Climate change rages on, and enterprises are feeling the heat to become sustainable. Some organizations have adapted to appease consumers and shareholders, while others pledged to support environmental welfare. Whatever the business case, sustainability has become a corporate imperative for many companies. However, new studies have shown most company initiatives aren't enough to offset the degradation of the environment created by carbon emissions.
Critics argue that enterprises are large contributors to greenhouse gas (GHG) emissions and must do more to combat against climate change. Networks, which create a significant portion of global emissions, could be an ideal place to start. Technology is a key tool in making networking, communications and other areas of business operations green.
"Several business establishments have used at least one green technology or practice in order to make their production processes more environmentally friendly," wrote Matthew N. O. Sadiku, author of Taylor & Francis Group's Emerging Green Technologies.
In 2021, Forbes estimated 60% of organizations had adopted sustainability practices. However, new reports indicated these efforts have fallen short of expectations. Several companies that claimed to be committed to sustainability were found to have fabricated the extent of their initiatives, according to a February 2022 press release from NewClimate Institute. According to the report, 25 of the world's top companies are committed to reduce carbon emissions by only 40% under the guise of a net-zero carbon emissions goal.
Some typical sustainable business practices include reducing waste, using sustainable materials and supporting hybrid work. But experts argue these strategies aren't enough. Businesses may be able to minimize their environmental footprints to a larger degree by implementing some of the green technologies Sadiku discusses in his book.
Information communications technology (ICT), for example, accounts for almost 4% of global carbon emissions, ScienceDaily reported. According to Sadiku, radio access network operations are responsible for a substantial portion of ICT's effect on the environment, creating 30% of the global carbon footprint of mobile communication. Because both wired and wireless networking contribute to a large share of global ICT emissions, organizations with green networks could lower their footprints on a larger scale.
Green networking might sound impractical to some, as networks require ample amounts of energy to operate adequately. For example, while some sources claim 5G will play a critical role in the global reduction of GHG emissions across enterprises, other sources note this claim has yet to be substantiated. 5G base stations require more than three times the power that previous-generation base stations consumed, suggesting modern networking techniques could be more taxing on the environment.

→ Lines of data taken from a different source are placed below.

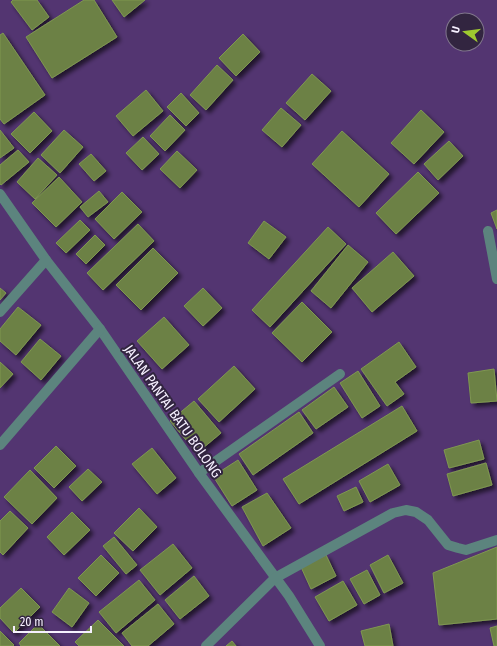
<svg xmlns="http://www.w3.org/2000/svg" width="497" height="646" viewBox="0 0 497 646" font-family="'Fira Sans Condensed',sans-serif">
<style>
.building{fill:#6c8144;stroke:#7f9850;filter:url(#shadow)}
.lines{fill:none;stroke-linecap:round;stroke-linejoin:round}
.minor{stroke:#5c847e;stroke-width:10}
.labels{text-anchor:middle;stroke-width:4;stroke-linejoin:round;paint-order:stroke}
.street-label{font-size:14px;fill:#f6f0ff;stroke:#322540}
</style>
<defs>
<filter id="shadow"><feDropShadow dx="3.5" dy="3.5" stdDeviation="2" flood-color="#0009"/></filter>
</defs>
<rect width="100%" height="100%" fill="#533571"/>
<g class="building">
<path d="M 13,0 L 37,0 L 49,17 L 32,30 L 11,2 Z"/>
<path d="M 84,0 L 94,0 L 117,37 L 52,78 L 26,37 Z"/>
<path d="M 112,0 L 145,0 L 124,17 Z"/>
<path d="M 3,33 L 45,95 L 4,124 L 0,119 L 0,35 Z"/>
<path d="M 243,34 L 260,52 L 236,76 L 219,58 Z"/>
<path d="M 217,65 L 233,80 L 206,110 L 190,95 Z"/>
<path d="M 312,74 L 331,91 L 305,120 L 286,103 Z"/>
<path d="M 146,90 L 163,111 L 133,136 L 116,116 Z"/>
<path d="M 181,93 L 199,113 L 186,126 L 167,107 Z"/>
<path d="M 281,108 L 301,125 L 282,147 L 262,130 Z"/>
<path d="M 421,110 L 444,132 L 414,164 L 391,143 Z"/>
<path d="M 34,112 L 52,131 L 30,153 L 11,134 Z"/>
<path d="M 170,115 L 185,130 L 165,151 L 150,136 Z"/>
<path d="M 0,130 L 14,148 L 0,158 Z"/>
<path d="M 64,130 L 83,147 L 60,173 L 41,155 Z"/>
<path d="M 342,131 L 389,174 L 359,207 L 312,164 Z"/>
<path d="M 143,137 L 159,154 L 142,170 L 126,153 Z"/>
<path d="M 449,141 L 463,156 L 438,180 L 424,164 Z"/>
<path d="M 18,150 L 29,162 L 1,185 L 0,184 L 0,165 Z"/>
<path d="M 177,151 L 197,170 L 180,188 L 160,169 Z"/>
<path d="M 91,154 L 106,171 L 94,181 L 79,164 Z"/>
<path d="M 38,158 L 57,175 L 35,199 L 17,182 Z"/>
<path d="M 418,172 L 439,193 L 396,234 L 376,213 Z"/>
<path d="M 59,177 L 82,202 L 56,227 L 32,203 Z"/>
<path d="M 99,191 L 108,202 L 88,217 L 80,207 Z"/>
<path d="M 122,192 L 142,212 L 114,239 L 95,219 Z"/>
<path d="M 497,210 L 497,229 L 491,213 Z"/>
<path d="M 80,220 L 90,230 L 66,253 L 56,243 Z"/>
<path d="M 264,221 L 286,237 L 269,259 L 248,243 Z"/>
<path d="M 138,224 L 154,241 L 103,290 L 87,273 Z"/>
<path d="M 328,227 L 346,244 L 270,327 L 252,310 Z"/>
<path d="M 95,235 L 105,245 L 86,264 L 76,254 Z"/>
<path d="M 348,245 L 368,262 L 331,308 L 311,291 Z"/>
<path d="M 153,248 L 178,273 L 141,310 L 116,285 Z"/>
<path d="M 393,252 L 414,276 L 372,312 L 352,288 Z"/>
<path d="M 0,288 L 6,293 L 0,300 Z"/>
<path d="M 203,288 L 222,308 L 203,326 L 184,306 Z"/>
<path d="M 302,302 L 332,332 L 302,362 L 272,333 Z"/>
<path d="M 18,307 L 41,325 L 16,355 L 0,341 L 0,329 Z"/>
<path d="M 164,317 L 189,345 L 162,369 L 137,341 Z"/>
<path d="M 40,339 L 61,356 L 41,380 L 21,362 Z"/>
<path d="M 399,342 L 416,367 L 395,382 L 404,394 L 387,406 L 361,369 Z"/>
<path d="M 0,362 L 13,374 L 0,388 Z"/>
<path d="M 234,366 L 255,389 L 219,422 L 198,399 Z"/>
<path d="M 494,369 L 497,401 L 471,403 L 468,373 Z"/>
<path d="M 358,371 L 380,406 L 362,418 L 340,383 Z"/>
<path d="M 334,387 L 348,407 L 316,429 L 302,410 Z"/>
<path d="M 194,401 L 221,433 L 197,453 L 170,421 Z"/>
<path d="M 402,406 L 417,431 L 299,504 L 283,479 Z"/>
<path d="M 299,412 L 313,433 L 253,475 L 239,454 Z"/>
<path d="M 479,440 L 484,459 L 449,468 L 444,450 Z"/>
<path d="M 56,446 L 76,466 L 54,488 L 34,468 Z"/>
<path d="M 152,448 L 176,478 L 157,494 L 132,464 Z"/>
<path d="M 238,460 L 257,490 L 232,506 L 213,476 Z"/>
<path d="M 486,463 L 492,485 L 453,496 L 447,474 Z"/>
<path d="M 388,464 L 400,485 L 370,502 L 359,481 Z"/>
<path d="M 88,469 L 102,482 L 82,501 L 69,487 Z"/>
<path d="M 30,470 L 57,498 L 32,524 L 4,497 Z"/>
<path d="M 356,487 L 363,502 L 344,511 L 337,496 Z"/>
<path d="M 267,493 L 291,528 L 263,546 L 242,507 Z"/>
<path d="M 139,508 L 157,527 L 133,551 L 114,533 Z"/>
<path d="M 10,511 L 28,528 L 3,555 L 0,552 L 0,521 Z"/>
<path d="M 72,512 L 90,530 L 64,555 L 47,537 Z"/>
<path d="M 114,537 L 137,565 L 126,574 L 103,546 Z"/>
<path d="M 173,544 L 192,568 L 160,595 L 140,570 Z"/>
<path d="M 497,547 L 497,619 L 439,625 L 433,573 Z"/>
<path d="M 101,555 L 119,573 L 96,596 L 78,578 Z"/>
<path d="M 326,555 L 336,576 L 311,589 L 301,567 Z"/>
<path d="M 388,555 L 403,583 L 384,593 L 370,565 Z"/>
<path d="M 367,570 L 380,595 L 364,604 L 350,579 Z"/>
<path d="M 194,576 L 209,596 L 180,619 L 165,600 Z"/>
<path d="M 139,580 L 155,600 L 116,633 L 99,612 Z"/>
<path d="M 343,581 L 357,605 L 329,621 L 315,597 Z"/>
<path d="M 21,588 L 40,607 L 14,633 L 0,618 L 0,608 Z"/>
<path d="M 69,588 L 89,603 L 72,627 L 52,612 Z"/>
<path d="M 158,604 L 174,624 L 148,646 L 132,646 L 122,633 Z"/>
<path d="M 98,620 L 124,646 L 79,646 L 75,642 Z"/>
<path d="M 38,624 L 60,646 L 21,646 L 19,643 Z"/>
<path d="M 389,624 L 393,646 L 365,646 L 361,631 Z"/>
<path d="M 497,626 L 497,646 L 494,646 L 490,628 Z"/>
<path d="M 0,631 L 14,645 L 13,646 L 0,646 Z"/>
<path d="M 232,641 L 236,646 L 226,646 Z"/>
</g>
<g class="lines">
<g class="minor">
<path d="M 0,194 L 46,260 L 100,329 L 199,473 L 289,596 L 320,646"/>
<path d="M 488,231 L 497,279"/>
<path d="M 0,312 L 46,260"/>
<path d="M 0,445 L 100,329"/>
<path d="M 199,473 L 340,374"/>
<path d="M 206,646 L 275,578 L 393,513 L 406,510 L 416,512 L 428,520 L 448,545 L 458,548 L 466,550 L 497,540"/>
</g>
</g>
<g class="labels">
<g class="street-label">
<text transform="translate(173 411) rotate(55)" y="5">JALAN PANTAI BATU BOLONG</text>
</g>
</g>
<g transform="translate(465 32) rotate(284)"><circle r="19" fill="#322540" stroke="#80768c"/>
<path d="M0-3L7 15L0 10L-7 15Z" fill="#9eca2f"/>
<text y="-6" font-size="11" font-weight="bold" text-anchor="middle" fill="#f6f0ff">U</text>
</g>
<path d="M14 626v6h77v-6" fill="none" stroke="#f6f0ff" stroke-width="2"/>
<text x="20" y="626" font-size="12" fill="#f6f0ff" stroke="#322540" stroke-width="3" paint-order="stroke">20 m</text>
</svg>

Despite how demanding traditional networking strategies have been, green networking strategies do exist, and they start with the initial design of the network. Network teams can implement energy-efficient technologies into their network design to support green networking and communication strategies, Sadiku wrote. Energy-efficient networking supports the environment and improves the overall efficiency of the network, while also reducing network management costs.

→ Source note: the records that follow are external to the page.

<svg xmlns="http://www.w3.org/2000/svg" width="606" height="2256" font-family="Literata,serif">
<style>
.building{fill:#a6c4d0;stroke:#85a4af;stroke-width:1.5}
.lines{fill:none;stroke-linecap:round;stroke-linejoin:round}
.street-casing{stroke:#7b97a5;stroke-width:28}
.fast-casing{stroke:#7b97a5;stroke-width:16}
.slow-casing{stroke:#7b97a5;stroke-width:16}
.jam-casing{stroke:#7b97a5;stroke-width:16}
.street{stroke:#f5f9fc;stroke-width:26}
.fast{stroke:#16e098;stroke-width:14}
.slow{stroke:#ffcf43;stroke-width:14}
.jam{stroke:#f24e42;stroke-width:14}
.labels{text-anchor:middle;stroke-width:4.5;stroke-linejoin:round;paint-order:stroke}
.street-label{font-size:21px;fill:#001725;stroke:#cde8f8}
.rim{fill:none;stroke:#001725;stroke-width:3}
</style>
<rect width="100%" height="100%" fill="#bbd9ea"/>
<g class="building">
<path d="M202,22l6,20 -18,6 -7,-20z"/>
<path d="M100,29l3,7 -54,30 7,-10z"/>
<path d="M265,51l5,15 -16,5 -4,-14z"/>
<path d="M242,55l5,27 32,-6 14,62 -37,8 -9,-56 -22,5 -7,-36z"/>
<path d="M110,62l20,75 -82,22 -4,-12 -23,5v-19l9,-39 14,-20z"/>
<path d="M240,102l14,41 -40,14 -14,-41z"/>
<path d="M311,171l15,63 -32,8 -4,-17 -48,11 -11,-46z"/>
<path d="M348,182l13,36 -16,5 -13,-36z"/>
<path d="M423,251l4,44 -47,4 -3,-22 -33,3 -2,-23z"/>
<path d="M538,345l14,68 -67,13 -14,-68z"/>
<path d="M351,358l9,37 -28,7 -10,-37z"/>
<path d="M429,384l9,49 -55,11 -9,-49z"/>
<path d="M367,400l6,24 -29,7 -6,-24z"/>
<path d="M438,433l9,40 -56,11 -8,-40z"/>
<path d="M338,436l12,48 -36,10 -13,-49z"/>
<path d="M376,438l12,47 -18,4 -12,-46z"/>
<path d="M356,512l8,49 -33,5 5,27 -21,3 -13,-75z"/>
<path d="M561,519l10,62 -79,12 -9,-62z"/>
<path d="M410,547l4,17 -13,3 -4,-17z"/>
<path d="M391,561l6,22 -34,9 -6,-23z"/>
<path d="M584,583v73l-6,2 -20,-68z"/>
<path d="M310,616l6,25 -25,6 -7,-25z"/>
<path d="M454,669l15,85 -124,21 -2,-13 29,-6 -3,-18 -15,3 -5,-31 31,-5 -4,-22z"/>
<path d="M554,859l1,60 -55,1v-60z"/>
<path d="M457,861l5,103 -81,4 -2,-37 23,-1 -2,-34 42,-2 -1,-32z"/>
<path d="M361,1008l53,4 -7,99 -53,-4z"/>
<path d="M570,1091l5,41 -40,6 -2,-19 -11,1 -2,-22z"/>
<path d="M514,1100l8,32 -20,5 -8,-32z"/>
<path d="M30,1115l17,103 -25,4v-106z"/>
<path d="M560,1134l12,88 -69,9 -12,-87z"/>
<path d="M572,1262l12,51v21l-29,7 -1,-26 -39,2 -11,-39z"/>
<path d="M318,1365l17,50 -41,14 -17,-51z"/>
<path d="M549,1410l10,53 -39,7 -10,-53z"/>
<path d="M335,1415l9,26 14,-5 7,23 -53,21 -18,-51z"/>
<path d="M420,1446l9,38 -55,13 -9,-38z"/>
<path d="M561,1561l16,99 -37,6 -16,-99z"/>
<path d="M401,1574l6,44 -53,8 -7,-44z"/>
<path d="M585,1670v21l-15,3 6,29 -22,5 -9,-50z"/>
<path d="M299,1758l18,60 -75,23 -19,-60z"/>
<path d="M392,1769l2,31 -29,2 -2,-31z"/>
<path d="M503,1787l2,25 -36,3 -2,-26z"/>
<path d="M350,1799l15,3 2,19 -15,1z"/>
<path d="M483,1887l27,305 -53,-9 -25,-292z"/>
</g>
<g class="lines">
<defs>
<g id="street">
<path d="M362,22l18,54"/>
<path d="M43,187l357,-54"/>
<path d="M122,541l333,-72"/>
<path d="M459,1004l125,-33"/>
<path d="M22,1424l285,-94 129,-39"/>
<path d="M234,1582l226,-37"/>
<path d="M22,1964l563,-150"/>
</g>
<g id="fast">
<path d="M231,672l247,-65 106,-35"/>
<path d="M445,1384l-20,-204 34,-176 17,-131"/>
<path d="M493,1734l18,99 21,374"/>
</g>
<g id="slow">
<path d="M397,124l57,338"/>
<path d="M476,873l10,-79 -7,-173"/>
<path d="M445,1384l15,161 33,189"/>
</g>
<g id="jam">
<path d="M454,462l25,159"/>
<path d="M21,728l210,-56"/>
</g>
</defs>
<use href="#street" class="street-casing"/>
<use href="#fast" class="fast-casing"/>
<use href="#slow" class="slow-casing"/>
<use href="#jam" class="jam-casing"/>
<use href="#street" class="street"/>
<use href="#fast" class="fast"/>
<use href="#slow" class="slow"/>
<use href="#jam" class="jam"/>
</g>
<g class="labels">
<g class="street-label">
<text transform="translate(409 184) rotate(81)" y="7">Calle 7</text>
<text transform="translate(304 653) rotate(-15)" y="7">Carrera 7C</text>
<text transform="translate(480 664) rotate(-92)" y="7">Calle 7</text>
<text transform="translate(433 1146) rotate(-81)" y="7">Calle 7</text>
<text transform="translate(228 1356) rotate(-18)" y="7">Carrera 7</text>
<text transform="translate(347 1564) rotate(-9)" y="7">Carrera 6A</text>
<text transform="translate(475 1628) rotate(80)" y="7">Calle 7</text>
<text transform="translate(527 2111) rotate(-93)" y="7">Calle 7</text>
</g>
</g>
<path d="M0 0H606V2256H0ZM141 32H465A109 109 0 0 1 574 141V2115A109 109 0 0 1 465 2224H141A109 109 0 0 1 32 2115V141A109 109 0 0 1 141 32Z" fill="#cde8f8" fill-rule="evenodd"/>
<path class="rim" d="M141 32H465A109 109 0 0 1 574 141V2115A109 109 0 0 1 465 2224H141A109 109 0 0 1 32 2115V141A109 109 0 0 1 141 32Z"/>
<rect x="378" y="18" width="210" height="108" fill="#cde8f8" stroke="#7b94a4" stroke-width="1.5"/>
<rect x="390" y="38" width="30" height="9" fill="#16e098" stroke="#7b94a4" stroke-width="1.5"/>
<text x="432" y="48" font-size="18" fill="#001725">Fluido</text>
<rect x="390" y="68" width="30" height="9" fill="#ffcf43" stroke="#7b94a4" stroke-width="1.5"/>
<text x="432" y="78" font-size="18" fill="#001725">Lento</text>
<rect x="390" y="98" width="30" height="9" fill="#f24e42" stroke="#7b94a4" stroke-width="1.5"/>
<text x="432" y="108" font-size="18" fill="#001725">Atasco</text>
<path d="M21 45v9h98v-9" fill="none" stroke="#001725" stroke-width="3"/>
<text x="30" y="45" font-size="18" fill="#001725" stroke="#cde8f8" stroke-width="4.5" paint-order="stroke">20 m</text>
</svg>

Network teams can reduce energy consumption with the following factors:
- low-energy network devices;
- devices with automatic power-off capabilities; and
- renewable energy.
Other green networking techniques, from a network operations perspective, that improve energy efficiency and support sustainability include network virtualization and server consolidation. Many vendors also provide products and services to support sustainable networking.
In Chapter 10, "Green Communications and Networking," Sadiku identifies objectives, strategies and advantages regarding green telecommunications. In this Q&A, he discusses how energy-efficient networking strategies promote green networks and support sustainability efforts.
Editor's note: The following interview was edited for length and clarity.
How do practices like virtualization and server consolidation promote green networks?
Matthew N. O. Sadiku: Virtualization can help you know if the network is working in ways that don't contaminate the environment. With server consolidation, instead of having servers everywhere, they're in the same place in a server center or data center, so contamination will be less. The amount of pollution or degradation to the environment will be less.
What are some other strategies that promote green networks?
Sadiku: The problem is the way energy is generated. Any network requires energy, and the way you create the energy to support the network is what can make the network green or not green. Using solar energy, for example, doesn't cause degradation to the environment because you're trapping energy from the sun. But, if you use petroleum or gas to produce energy, that can create pollution.
What is the challenge of integrating energy-saving techniques with networking, and how can teams overcome it?
Sadiku: Once a system is made, it's difficult to modify and do what you want to do because, anything you design, you design with business in mind. The problem is, with time, that system may be incompatible with future networks and new technologies. Something new comes out every day, so if you design a system today, give that system about five years. Things will change. The old network -- or the node devices -- won't be able to operate well with new technologies.
The only way to overcome it is to have some future technologies in mind. When you design something, it's not just for today. You want it to last for as long as possible. So, you have to have an idea of where technology is heading and design a system accordingly.